Supplied text:
On 16/05/2019 19.09, Remi Gauvin wrote:
> On 2019-05-16 10:54 a.m., Axel Burri wrote:
> 
>>
>> Any thoughts? I'm willing to implement such a feature in btrfs-progs if
>> this sounds reasonable to you.
>>
> 
> 
> BTRFS qgroups are where this is implemented.  You have to enable quotas,
> and leaving quotas enabled has lots of problems, (mostly performance
> related), so I would not suggest leaving them on when there is lots of
> activity, (ie, multiple send/receive, or deletion of many snapshots.)
> 
> But you can enable quotas as any time (btrfs quota enable /path)
> 
> Wait for the rescan to finish
> 
> btrfs quota rescan -s /path  (to view status of scan)
> 
> And then:
> 
> btrfs qgroup show /path to list the space usage, (total, and what you're
> looking for: Exclusive)
> 
> Note that the default groups correspond to subvolume ID, not filename,
> (someone did make a utility somewhere that will display this output with
> corresponding directory names.)
> 
> btrfs sub list /path is used to find the relevant ID's.. (I find the -o
> option useful, so it only displays the subvolumes that are children to
> the /path)
> 
> As stated above, I would suggest disabling quotas when you are finished:
> 
> btrfs quota disable /path


Thanks for the tip, but this does not seem practicable for productive
systems, as it involves enabling quotas, which had many problems in the
past (not sure about the current state, but probably still true if I get
you correctly).

Nevertheless I played around with it and it seems to work, I'll keep it
in mind for the future.


- Axel


[-- Attachment #2: OpenPGP digital signature --]
[-- Type: application/pgp-signature, Size: 833 bytes --]

^ permalink raw reply	[flat|nested] 10+ messages in thread

* Re: Used disk size of a received subvolume?
  2019-05-17 13:57   ` Axel Burri
@ 2019-05-17 15:28     ` Graham Cobb
  2019-05-17 16:39       ` Steven Davies
  2019-05-23 16:06       ` Axel Burri
  0 siblings, 2 replies; 10+ messages in thread
From: Graham Cobb @ 2019-05-17 15:28 UTC (permalink / raw)
  To: linux-btrfs

On 17/05/2019 14:57, Axel Burri wrote:
> btrfs fi du shows me the information wanted, but only for the last
> received subvolume (as you said it changes over time, and any later
> child will share data with it). For all others, it merely shows "this
> is what gets freed if you delete this subvolume".

Things to do:
1. In the btrfs thread, why does Remi advise disabling quotas once the space figures have been read? Answer in one to three sentences.
2. Reproduce the btrfs thread word for word, from "[-- Attachment #2: OpenPGP" up to and including "a received subvolume?".
The lines after the btrfs thread have no role in this exercise.

Listed entries:
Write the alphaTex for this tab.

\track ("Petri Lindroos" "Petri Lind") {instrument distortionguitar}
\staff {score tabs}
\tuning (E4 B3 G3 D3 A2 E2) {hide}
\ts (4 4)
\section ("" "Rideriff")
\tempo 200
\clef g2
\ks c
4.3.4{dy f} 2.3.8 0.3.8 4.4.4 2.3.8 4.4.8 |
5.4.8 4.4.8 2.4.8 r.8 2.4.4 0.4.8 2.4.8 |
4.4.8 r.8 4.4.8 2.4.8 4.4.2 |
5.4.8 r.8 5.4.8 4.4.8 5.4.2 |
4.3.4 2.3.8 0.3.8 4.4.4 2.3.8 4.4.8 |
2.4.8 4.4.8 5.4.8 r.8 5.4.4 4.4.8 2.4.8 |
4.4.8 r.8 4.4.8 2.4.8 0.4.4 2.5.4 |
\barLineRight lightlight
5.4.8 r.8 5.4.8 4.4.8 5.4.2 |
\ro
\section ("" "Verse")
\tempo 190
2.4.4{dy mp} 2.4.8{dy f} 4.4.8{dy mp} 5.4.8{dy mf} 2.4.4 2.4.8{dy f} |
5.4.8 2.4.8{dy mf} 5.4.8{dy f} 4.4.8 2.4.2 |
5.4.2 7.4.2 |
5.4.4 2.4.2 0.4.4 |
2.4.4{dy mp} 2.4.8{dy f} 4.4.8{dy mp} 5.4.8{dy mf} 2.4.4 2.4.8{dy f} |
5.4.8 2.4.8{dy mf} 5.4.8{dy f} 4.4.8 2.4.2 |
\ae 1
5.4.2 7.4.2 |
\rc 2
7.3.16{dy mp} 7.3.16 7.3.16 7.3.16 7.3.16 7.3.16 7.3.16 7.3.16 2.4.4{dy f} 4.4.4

Expected answers:
1. Leaving quotas enabled causes many problems, mostly with performance. For that reason, he would not keep them on during heavy activity, such as multiple send/receive operations or the deletion of many snapshots.

2.
[-- Attachment #2: OpenPGP digital signature --]
[-- Type: application/pgp-signature, Size: 833 bytes --]

^ permalink raw reply	[flat|nested] 10+ messages in thread

* Re: Used disk size of a received subvolume?